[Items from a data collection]
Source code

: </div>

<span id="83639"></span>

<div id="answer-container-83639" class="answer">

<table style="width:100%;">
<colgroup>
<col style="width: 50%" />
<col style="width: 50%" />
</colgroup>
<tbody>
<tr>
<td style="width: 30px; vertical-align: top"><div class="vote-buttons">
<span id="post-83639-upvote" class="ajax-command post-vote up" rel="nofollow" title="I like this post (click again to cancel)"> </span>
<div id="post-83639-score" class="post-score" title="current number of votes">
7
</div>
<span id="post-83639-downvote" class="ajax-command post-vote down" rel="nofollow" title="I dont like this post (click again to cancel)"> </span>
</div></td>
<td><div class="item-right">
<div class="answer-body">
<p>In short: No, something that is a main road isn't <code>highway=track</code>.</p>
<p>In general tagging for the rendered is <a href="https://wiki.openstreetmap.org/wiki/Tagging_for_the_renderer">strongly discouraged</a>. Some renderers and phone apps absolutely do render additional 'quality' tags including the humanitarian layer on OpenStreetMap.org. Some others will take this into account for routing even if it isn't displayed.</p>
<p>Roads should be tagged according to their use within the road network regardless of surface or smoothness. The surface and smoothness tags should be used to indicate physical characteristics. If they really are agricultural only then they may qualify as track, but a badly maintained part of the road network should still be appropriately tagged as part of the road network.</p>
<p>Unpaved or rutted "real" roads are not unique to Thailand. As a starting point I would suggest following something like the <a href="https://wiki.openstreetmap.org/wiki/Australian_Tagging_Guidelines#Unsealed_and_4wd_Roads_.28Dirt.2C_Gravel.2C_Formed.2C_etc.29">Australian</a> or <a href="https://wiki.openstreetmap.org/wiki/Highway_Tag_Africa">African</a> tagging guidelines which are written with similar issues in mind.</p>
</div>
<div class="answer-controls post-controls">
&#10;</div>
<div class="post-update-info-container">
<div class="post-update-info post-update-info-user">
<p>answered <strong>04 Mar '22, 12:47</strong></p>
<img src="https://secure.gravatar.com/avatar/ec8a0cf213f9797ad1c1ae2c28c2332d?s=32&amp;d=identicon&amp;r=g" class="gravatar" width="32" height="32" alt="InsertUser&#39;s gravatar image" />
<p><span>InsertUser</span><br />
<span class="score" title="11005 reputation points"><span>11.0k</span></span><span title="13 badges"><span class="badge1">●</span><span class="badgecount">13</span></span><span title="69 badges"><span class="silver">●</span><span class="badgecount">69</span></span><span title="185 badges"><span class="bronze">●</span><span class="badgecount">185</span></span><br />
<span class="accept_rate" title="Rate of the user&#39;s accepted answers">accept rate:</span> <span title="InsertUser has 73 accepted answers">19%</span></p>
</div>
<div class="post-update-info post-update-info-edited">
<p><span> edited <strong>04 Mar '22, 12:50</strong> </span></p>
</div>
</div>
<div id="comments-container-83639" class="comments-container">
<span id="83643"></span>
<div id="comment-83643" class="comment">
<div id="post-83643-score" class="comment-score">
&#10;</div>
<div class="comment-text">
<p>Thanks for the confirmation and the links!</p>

_Task_. Show every line in the items above that contains the string "ajax".

_Exercise output_.
<span id="post-83639-upvote" class="ajax-command post-vote up" rel="nofollow" title="I like this post (click again to cancel)"> </span>
<span id="post-83639-downvote" class="ajax-command post-vote down" rel="nofollow" title="I dont like this post (click again to cancel)"> </span>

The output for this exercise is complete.